High-temperature and high-efficiency operation of a membrane optical link with a buried-ridge-waveguide bonded on a Si substrate.

Abstract

We demonstrate a membrane photonic integrated circuit (MPIC) that includes a membrane distributed feedback (DFB) laser and a p-i-n photodiode with a buried-ridge-waveguide (BRW) on a Si substrate, using a-Si nanofilm-assisted room-temperature surface activated bonding (SAB) for on-chip optical interconnection. The BRW structure enhanced the lateral optical confinement compared with that of the conventional flat structure. The directly bonded membrane DFB laser using SAB had a lower thermal resistance and higher output power than the previous structure using a benzocyclobutene (BCB) bonding layer.
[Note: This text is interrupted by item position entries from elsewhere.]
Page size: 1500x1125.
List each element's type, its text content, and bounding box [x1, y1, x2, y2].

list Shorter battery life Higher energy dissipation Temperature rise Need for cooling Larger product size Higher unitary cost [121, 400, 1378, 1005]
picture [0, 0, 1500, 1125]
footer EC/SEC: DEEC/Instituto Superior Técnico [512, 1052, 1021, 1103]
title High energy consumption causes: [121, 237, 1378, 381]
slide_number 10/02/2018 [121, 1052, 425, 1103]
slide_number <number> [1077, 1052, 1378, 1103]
The DFB laser had a low threshold current of 0.27 mA at 25 °C. The maximum detected photocurrent and slope efficiency were 0.95 mA and 0.203 mA/mA, respectively, at 25 °C. The MPIC was successfully operated at temperatures up to 120 °C. The 3-dB bandwidths of 16.8 GHz and 10.1 GHz were achieved at 25 °C and 80 °C, respectively, and 25 Gbps and 15 Gbps non-return-to-zero (NRZ) 215-1 pseudo-random bit sequence signals were recorded at 25 °C and 80 °C, respectively.